Consider the set B, which is the set that contains all sets that do not contain themselves and does not contain any sets that do contain themselves. Does B contain itself? Suppose it does contain itself. But by the second half of the first sentence, it doesn't contain sets that contain themselves, including B itself. Contradiction. Suppose it doesn't contain itself. Then by the first half of the first sentence it contains all sets that include themselves, including B itself. Contradiction.

This paradox caused an awful lot of trouble at the time. It seemed that the most basic foundations of mathematics (you can't get much more basic than sets of things) had contradictions in them. And in mathematics, once you've got a contradiction in a system, you can prove anything and everything. The paradox works because it is able to refer to itself (albeit indirectly) in its statement.

This self-reference is avoided today by restricting the definition of what a 'set' can be, essentially to cut out any possibility that it might contain itself.

Gödel's Incompleteness Theorem

Self-reference isn't all bad news for mathematics though. Possibly the most important result in metamathematics (mathematics talking about mathematics), Gödel's Incompleteness Theorem (Kurt Gödel, 1931) uses it. The theorem basically tells us that given any consistent system of mathematics complicated enough to do basic arithmetic, we can find statements which are true, but cannot be proved to be true (or false) within that system. The key idea of the proof is to get a statement to refer to itself (self-reference), essentially saying 'This statement cannot be proved in system X', where X is the system we start with. Then the statement is true, using reasoning from outside the system (if you could prove the statement in the system, then it would contradict itself, so you must not be able to do so, so what the statement claims is true), but you cannot prove that it is true from inside the system. The hard bit of the proof is getting the statement to refer to itself rigorously.

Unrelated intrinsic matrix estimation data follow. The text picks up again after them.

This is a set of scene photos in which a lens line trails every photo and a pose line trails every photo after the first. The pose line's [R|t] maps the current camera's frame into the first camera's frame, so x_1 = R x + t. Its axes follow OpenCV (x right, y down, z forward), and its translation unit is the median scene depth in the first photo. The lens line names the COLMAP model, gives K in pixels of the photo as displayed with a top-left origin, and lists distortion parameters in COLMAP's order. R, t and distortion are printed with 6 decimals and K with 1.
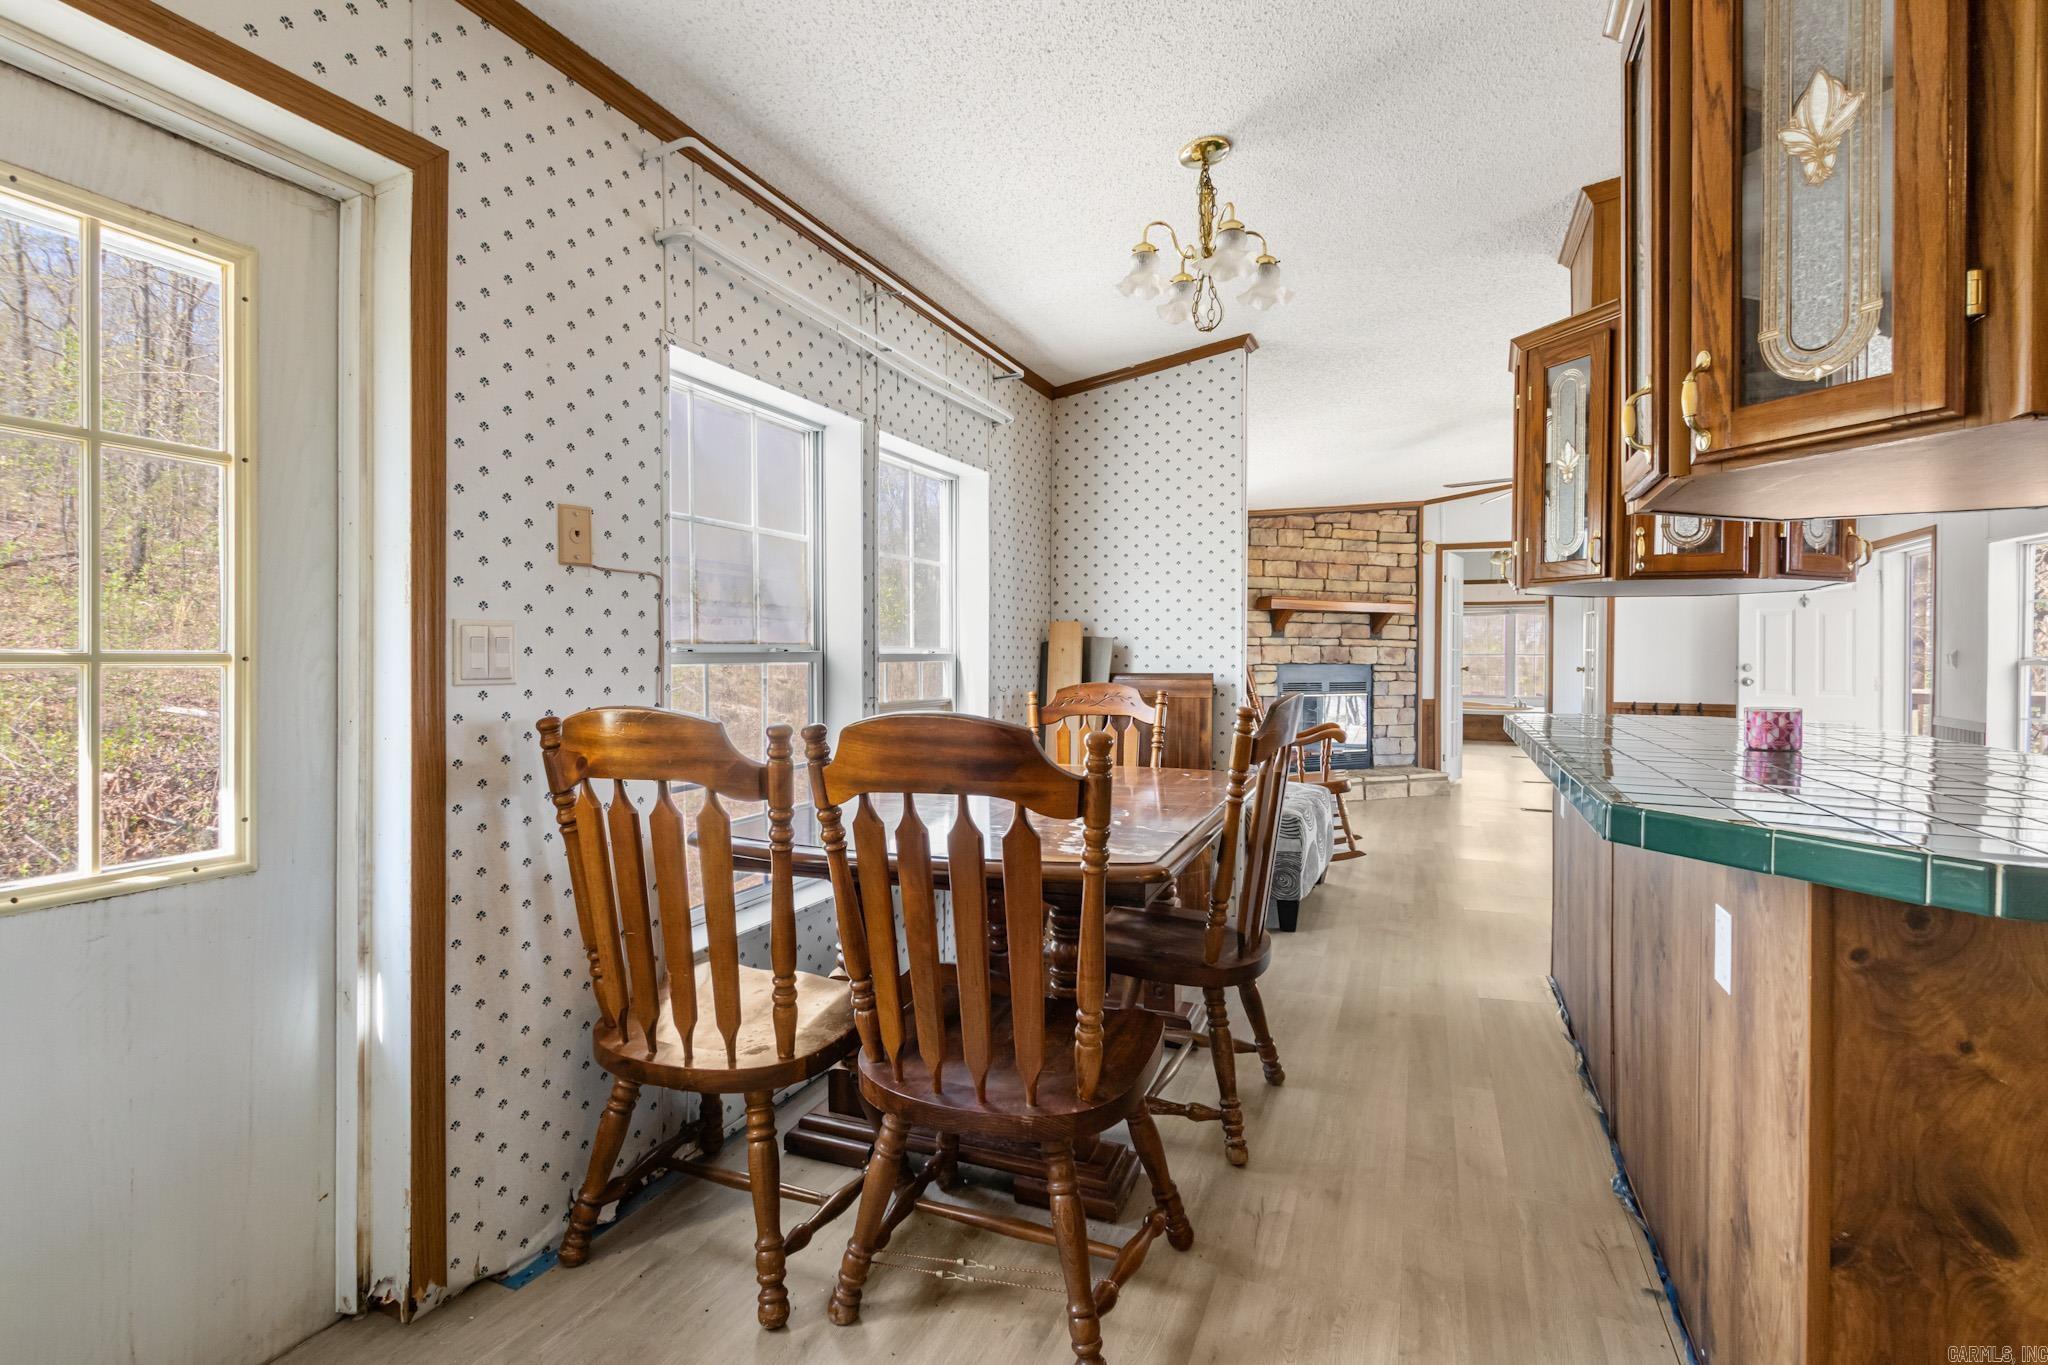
lens RADIAL K [[962.3, 0, 1015.1], [0, 962.3, 660.7], [0, 0, 1]] dist [0.000946, 0.000063]
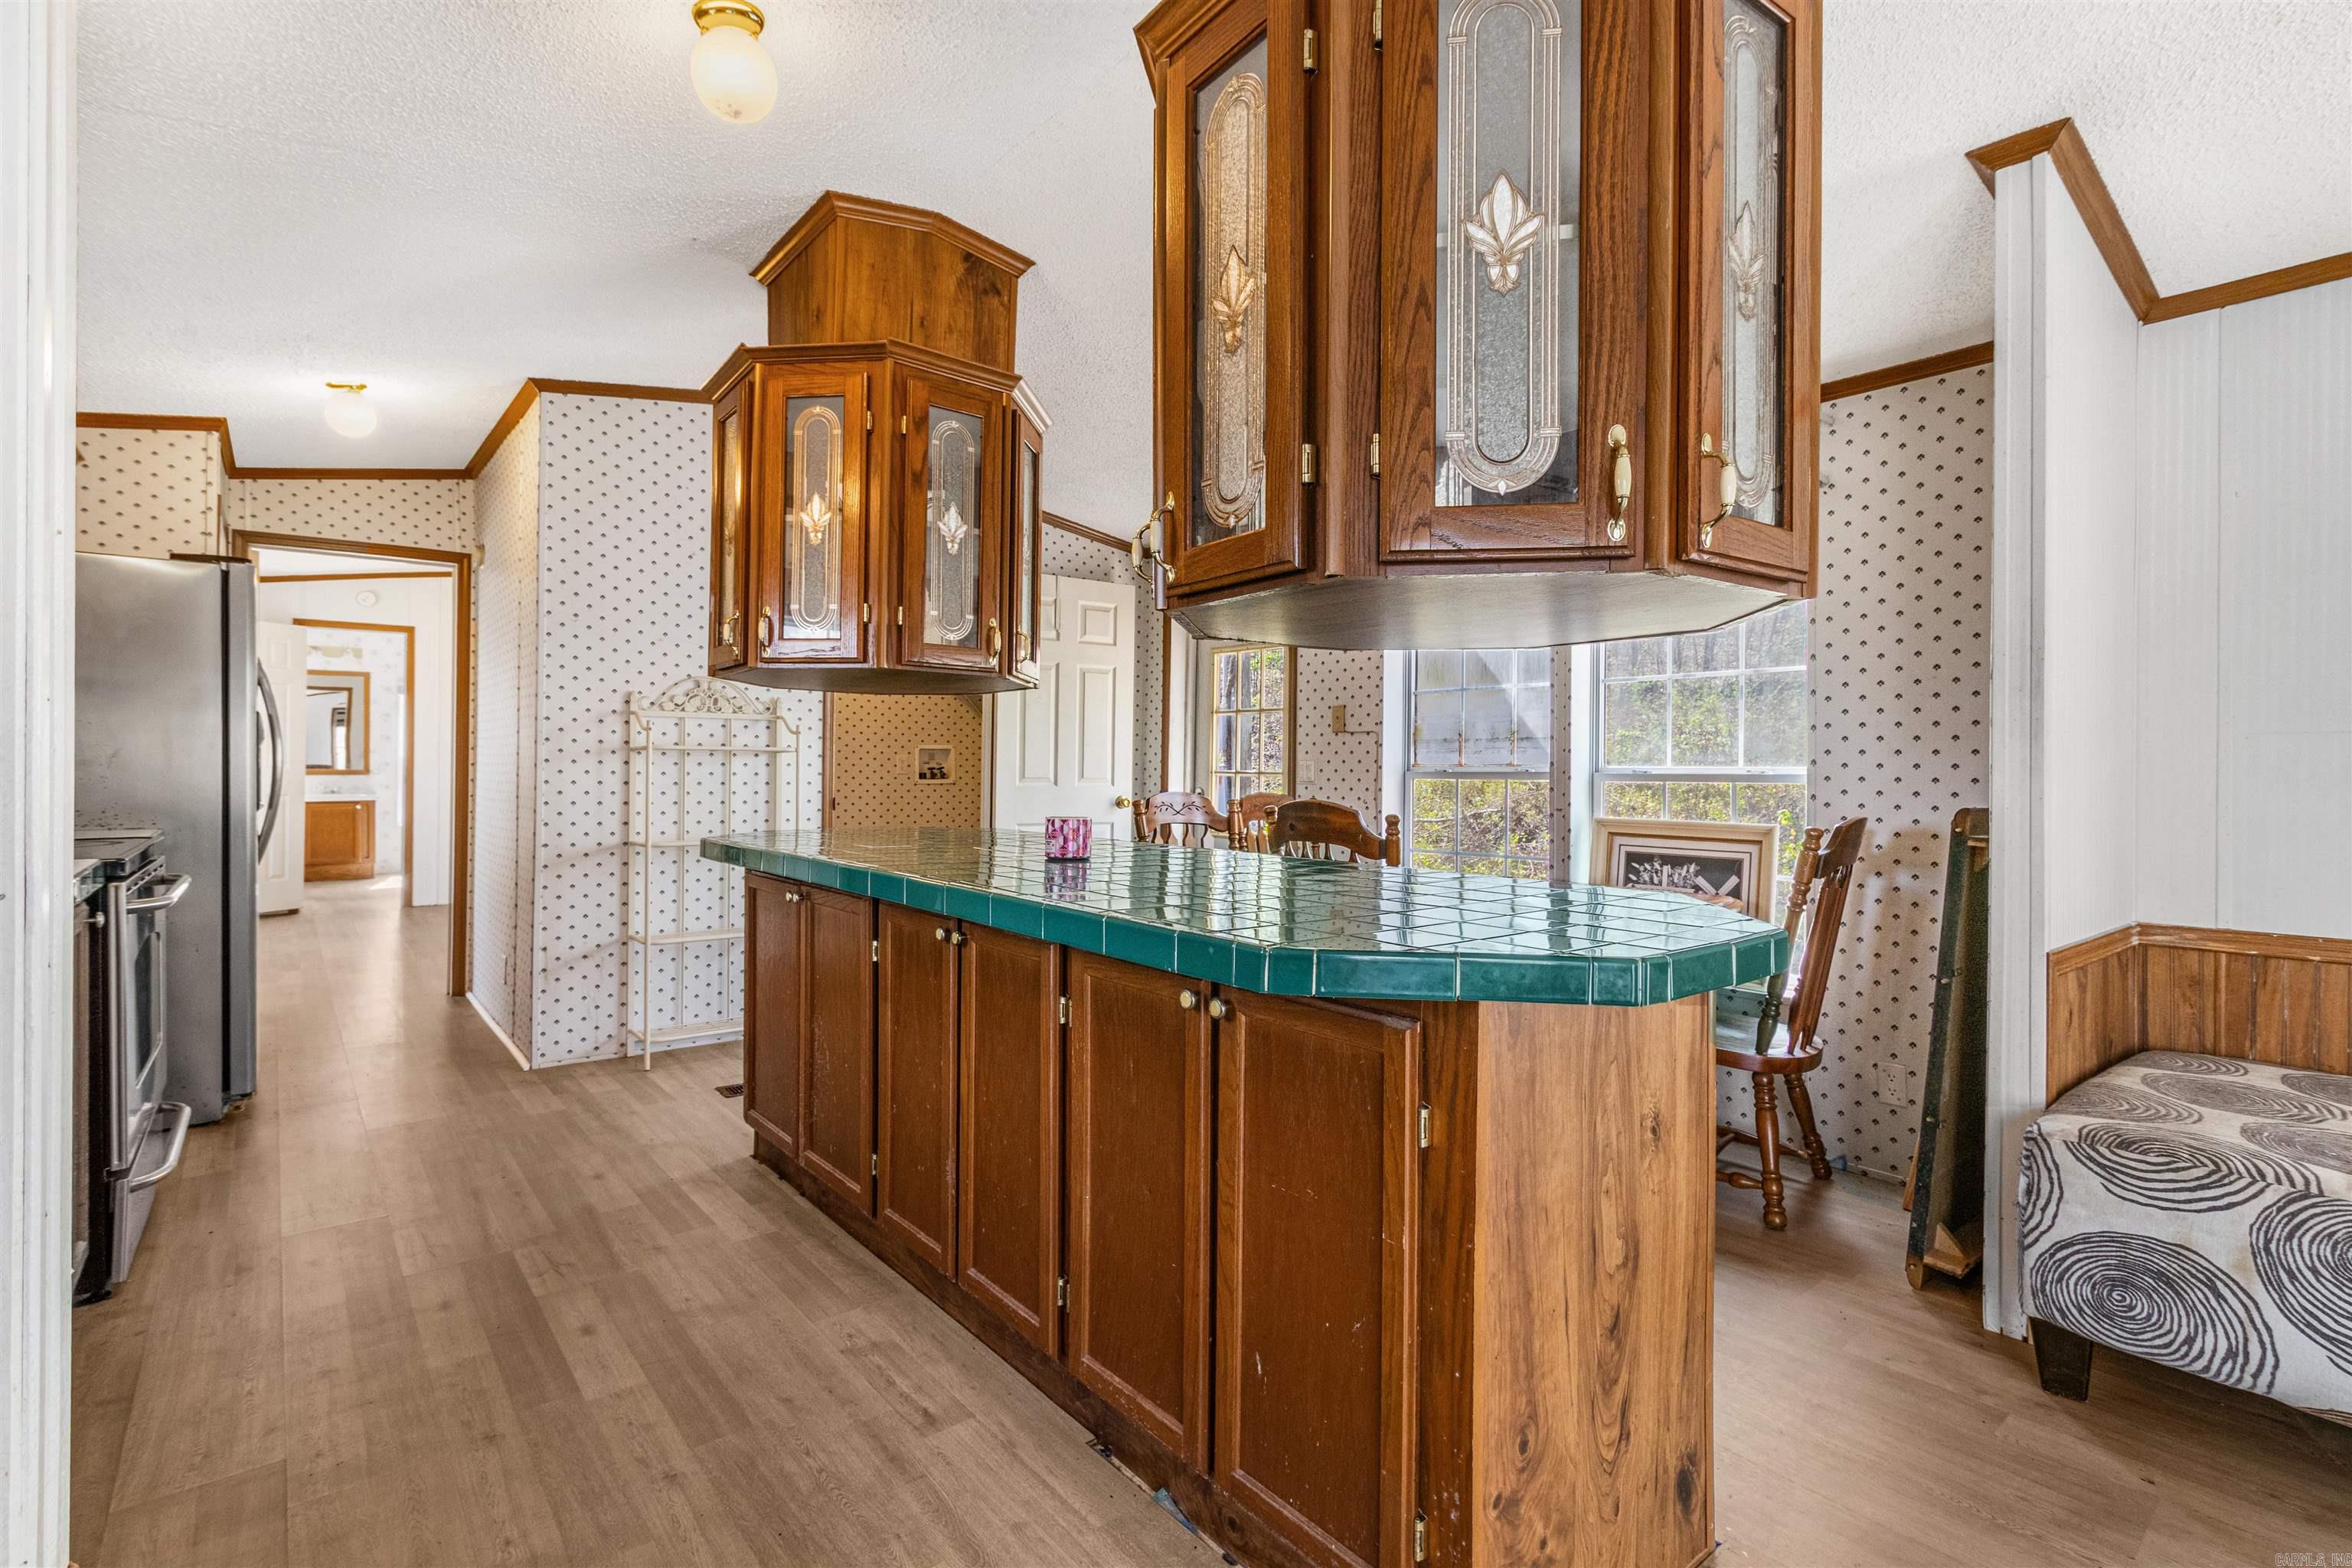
lens RADIAL K [[1091.6, 0, 1165.9], [0, 1091.6, 766.8], [0, 0, 1]] dist [0.001534, -0.000055]
pose [[-0.468133, -0.011173, -0.883587, 0.457911], [-0.015487, 0.999870, -0.004438, -0.000489], [0.883522, 0.011607, -0.468245, 0.428298]]
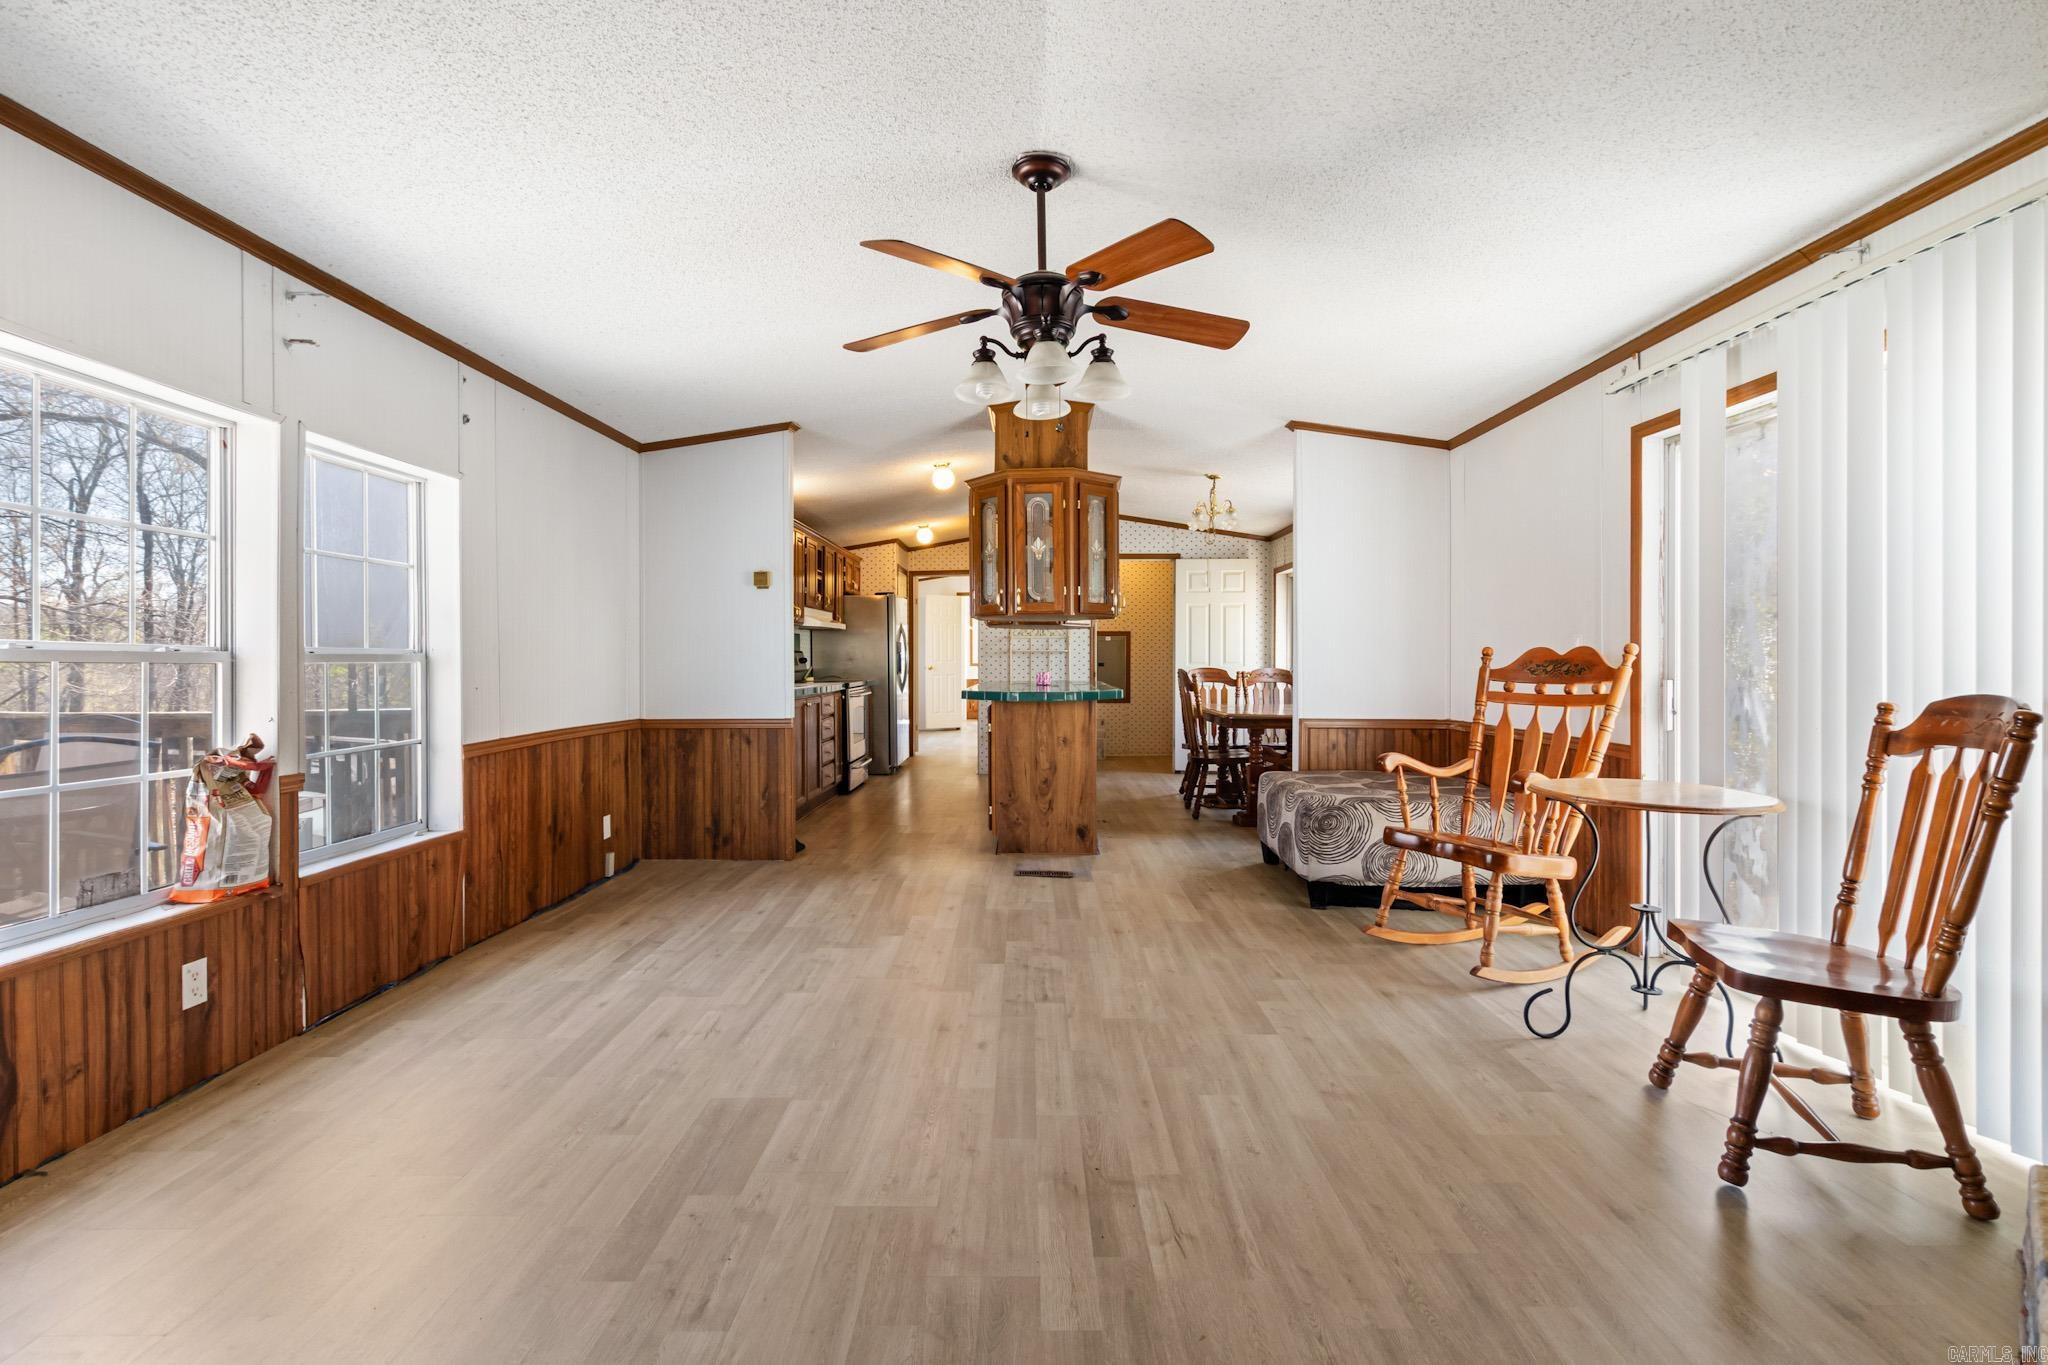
lens RADIAL K [[942.3, 0, 1022.3], [0, 942.3, 661.3], [0, 0, 1]] dist [-0.001250, -0.000040]
pose [[-0.924452, -0.002188, -0.381292, 0.536383], [-0.003674, 0.999988, 0.003170, 0.000561], [0.381281, 0.004331, -0.924449, 1.015736]]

Of course, no entry on self-reference would be complete without a self-referential concluding paragraph2, such as this rather apt paragraph itself. Though we really need a self-referential final sentence to finish it off. Unlike the previous sentence which wasn't very self-referential, not being the final sentence of the entry. That one wouldn't do either, since it refers to the sentence before it, rather than itself. As does that one. And that. You get the idea. This.

1'Metamagical Themas: Questing for the Essence of Mind and Pattern' by Douglas R. Hofstadter, 1985. Also related: 'Gödel, Escher, Bach: An Eternal Golden Braid' by Douglas R. Hofstadter, 1979.2Or indeed a self-referential footnote.